Despite the formality of the Swedish Club in Seattle’s West Lake Union, a place where one was welcomed with a spacious foyer and a glistening chandelier, there was nothing but buzzing excitement when it held its Eurovision Watch Party on May 13. The first time event taking in place in eight years, due to conflicts over where to host it, ended up playing out as if they’ve never left.
With a full house on the third floor, along with occasional trips to the bar, people of all ages came over to watch the Eurovision grand final. One person arrived with a “Bejba” shirt, not meaning to vote for Poland but willing to lean into the meme in “Solo”. Another wore a blonde wig and tight pants to represent Conchita and Maneskin, all at once. One woman brought a Lithuanian flag to support Monika Linkyte, another had a Swedish flag to support Loreen.
“Seattle, in a lot of ways, was quite a Scandinavian center–especially Ballard, that was extremely Norwegian, and Swedish, and Icelandic,” Haffi Haff, who was born in the Magnolia district of Seattle to Icelandic parents, said. “And also because Sweden has historically pumped out a lot of really fantastic music–they have won many times.” It reflected in the Nordic cuisine served that afternoon, as well as the desserts, but everyone was all together from across the world. One Swedish woman who lived in Seattle brought her friend from Peru, who was watching her first contest.
A Eurovision fan himself, as well as a singer-songwriter, Haffi Haff also displayed his talents during the interval act of the show. He covered his songs from his Songvakeppnin appearances, as well as Euphoria, 1944, and Waterloo. Always determined to tell his stories through his songwriting, bringing his five friends to his performance in the national final, Haffi Haff demonstrated the same towards everybody.
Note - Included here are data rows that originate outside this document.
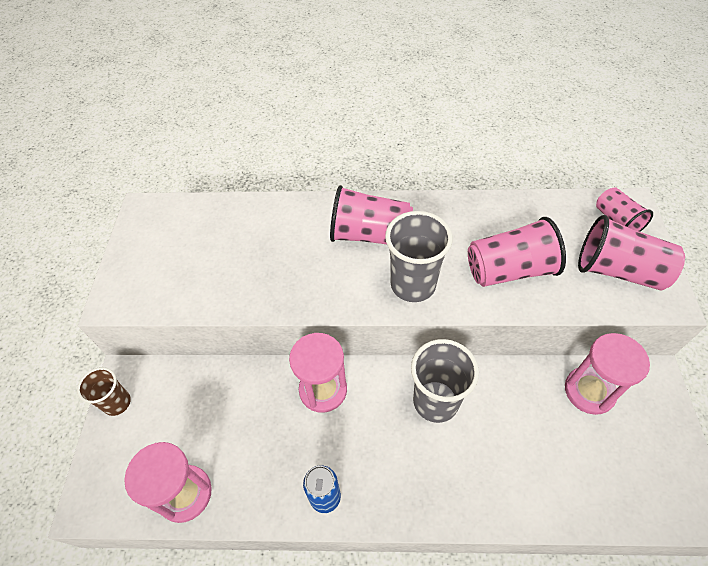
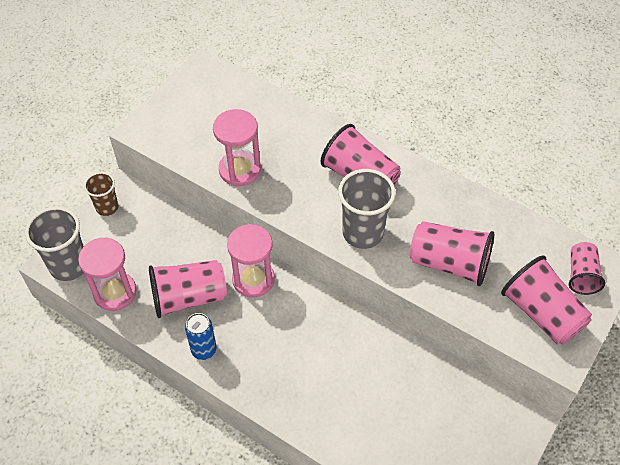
camera: 30 degrees right, 0 degrees up
grey cup [411,339,479,423] -> grey cup moved to [25,207,84,281]
pink hourglass [565,333,650,415] -> pink hourglass moved to [213,109,261,186]
none -> pink cup [149,260,227,318]

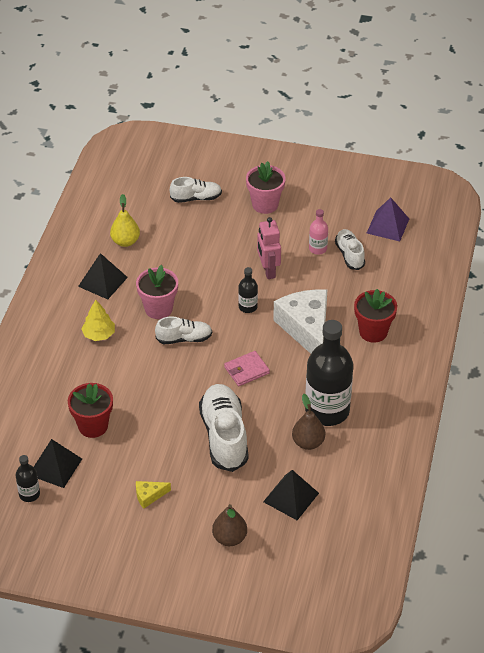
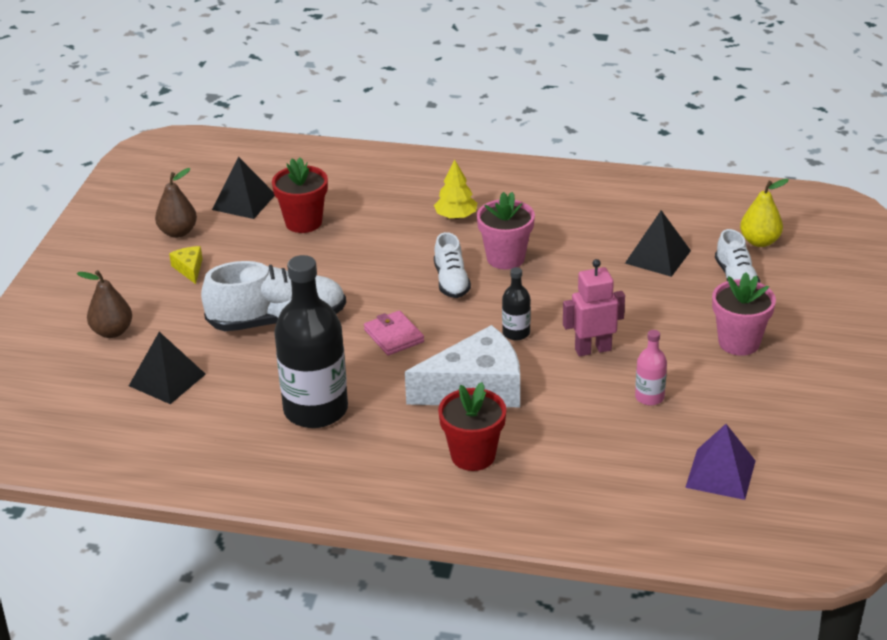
camera: 90 degrees right, 10 degrees down
black bottle [16,455,40,502] -> none
black pyramid [78,253,128,299] -> black pyramid moved to [625,210,691,277]
yellow pear [110,194,140,247] -> yellow pear moved to [740,179,789,247]
brown pear [292,394,325,450] -> brown pear moved to [155,168,197,238]
white shoe [335,229,365,270] -> none

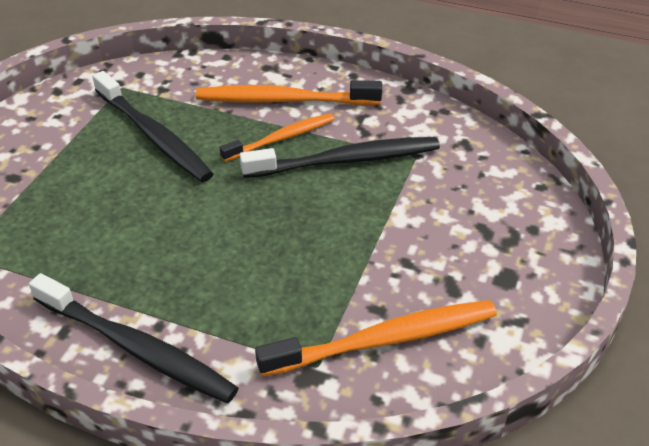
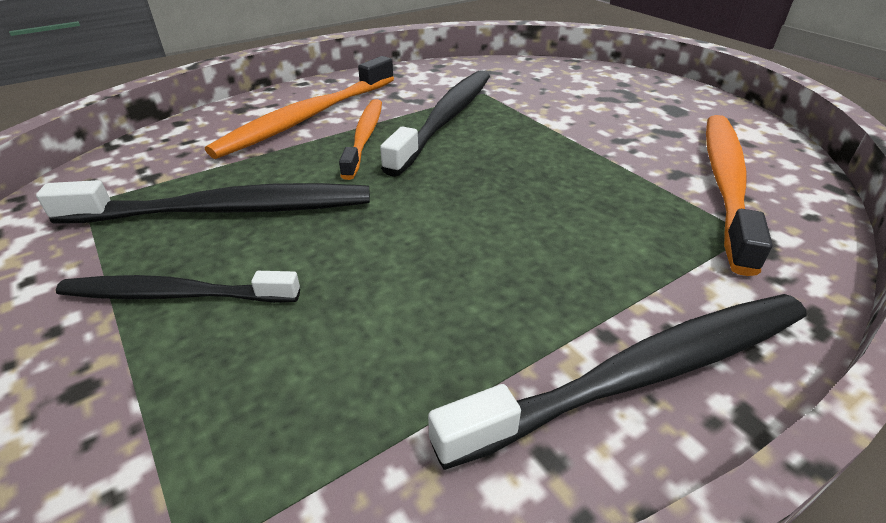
camera: 55 degrees left, 5 degrees down
none -> black toothbrush [56,271,300,303]

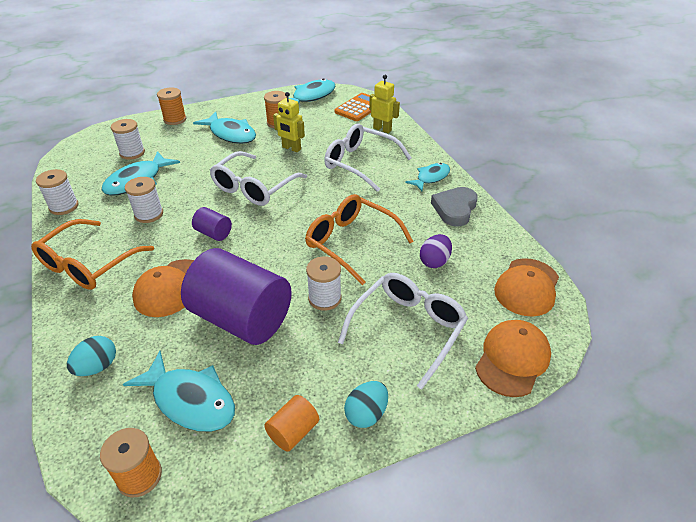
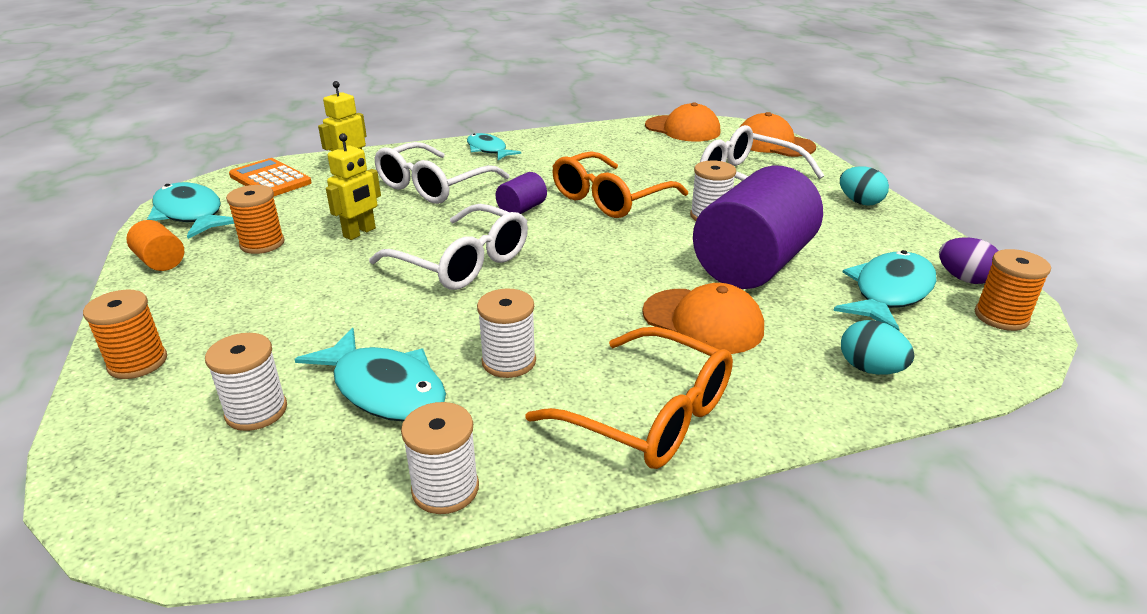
camera: 85 degrees left, 10 degrees down
purple cylinder [192,207,232,241] -> purple cylinder moved to [496,172,547,214]
turquoise fish [193,112,256,144] -> none
orange cylinder [264,395,319,452] -> orange cylinder moved to [126,220,184,271]
purple egg [420,234,452,268] -> purple egg moved to [939,237,998,284]
grey heart [431,187,478,227] -> none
The atmosphere of the room was hovered up and down depending on the mood, but it never was boring. Loreen’s Tattoo got a high reception across the crowd, only matched by that for Kaarija’s Cha Cha Cha. And it reflected in the end of the voting, with everybody on their toes to see who would win!
“It’s amazing–what a fun and entertaining four hours–at least in the Grand Final. You’ve got points and you’ve got upsets–sometimes it’s going in one direction and sometimes it’s going in another direction–it doesn’t involve any violence, it doesn’t involve any political…It’s just music!” Haffi Haff commented on why people should get engaged with the contest–while the United States had some of the highest voting figures with the Rest of the World Vote, it still has a long way to go in terms of recognition.
While Eurovision ended predictably, with Loreen winning and garnering the seventh trophy for Sweden, it definitely ended with music! With the audience dancing to ABBA songs, and Haffi performing for those who were left, the Swedish Club can be sure to host another viewing party next year.